Дождь продолжался и утром, когда он проснулся. Ипатову казалось, он и не спал вовсе. Глянув в складное зеркальце, увидел желтое усталое лицо с вислыми усами. Надо бы побриться, по махнул рукой — не до того…
Превозмогая боль в ноге, умылся, вышел на улицу. В лесу низко плавала серая мгла, скрадывая очертания деревьев. Лишь на опушке, над речкой, просвечивал розовый туман, и на его фоне деревья были фиолетовыми, синими, оранжевыми.

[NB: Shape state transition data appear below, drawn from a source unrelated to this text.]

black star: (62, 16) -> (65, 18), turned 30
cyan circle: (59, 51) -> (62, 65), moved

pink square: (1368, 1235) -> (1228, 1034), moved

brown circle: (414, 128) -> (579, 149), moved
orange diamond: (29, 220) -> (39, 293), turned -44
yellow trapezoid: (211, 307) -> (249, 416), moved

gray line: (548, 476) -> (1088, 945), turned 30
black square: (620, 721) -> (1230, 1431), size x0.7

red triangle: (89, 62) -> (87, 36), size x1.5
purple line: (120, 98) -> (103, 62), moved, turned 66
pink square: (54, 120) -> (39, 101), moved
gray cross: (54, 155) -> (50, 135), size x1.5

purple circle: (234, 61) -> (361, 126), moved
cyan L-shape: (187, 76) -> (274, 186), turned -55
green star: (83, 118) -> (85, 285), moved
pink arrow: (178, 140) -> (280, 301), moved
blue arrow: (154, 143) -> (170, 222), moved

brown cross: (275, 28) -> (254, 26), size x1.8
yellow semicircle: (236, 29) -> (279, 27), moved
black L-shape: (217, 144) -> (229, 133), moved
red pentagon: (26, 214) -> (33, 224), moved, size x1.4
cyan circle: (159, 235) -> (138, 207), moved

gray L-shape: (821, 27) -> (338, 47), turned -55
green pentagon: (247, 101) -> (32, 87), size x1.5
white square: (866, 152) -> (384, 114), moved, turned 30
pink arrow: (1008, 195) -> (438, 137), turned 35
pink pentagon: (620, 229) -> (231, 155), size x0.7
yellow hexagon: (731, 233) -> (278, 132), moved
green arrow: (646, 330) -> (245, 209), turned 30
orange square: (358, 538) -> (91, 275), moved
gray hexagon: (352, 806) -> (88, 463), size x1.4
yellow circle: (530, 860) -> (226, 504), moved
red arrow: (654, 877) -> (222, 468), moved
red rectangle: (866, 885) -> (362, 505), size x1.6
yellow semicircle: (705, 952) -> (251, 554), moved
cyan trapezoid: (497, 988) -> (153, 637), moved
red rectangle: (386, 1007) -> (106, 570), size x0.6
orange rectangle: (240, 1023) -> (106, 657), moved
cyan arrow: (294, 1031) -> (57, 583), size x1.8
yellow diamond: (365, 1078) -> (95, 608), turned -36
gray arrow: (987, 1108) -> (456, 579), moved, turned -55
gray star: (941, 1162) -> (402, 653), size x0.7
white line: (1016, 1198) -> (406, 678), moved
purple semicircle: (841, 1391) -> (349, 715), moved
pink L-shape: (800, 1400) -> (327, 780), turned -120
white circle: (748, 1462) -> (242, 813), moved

Лагерь представлял незавидное зрелище. Просто меж сосен стояли кое-как сплетенные из прутьев, накрытые плащ-палатками шалаши. Перед ними была разметена дорожка, по которой расхаживала девушка-дневальный с карабином. В стороне, на пригорке, стоял самый большой шалаш — мужской, похожий на крытый молотильный ток. А там, ниже, где просвечивал розовый туман, виднелась черная древняя сторожка с одним оконцем, в ней сидела под арестом Карамышева…
Лагерь просыпался. Девушки несли с речки котелки с водой, чистили сапоги. У мужского шалаша сержант Шелковников, раздетый до пояса, вертелся на турнике — на палке, прибитой скобами к соснам. «Ишь, и тут старается покрасоваться!» — подумал Ипатов.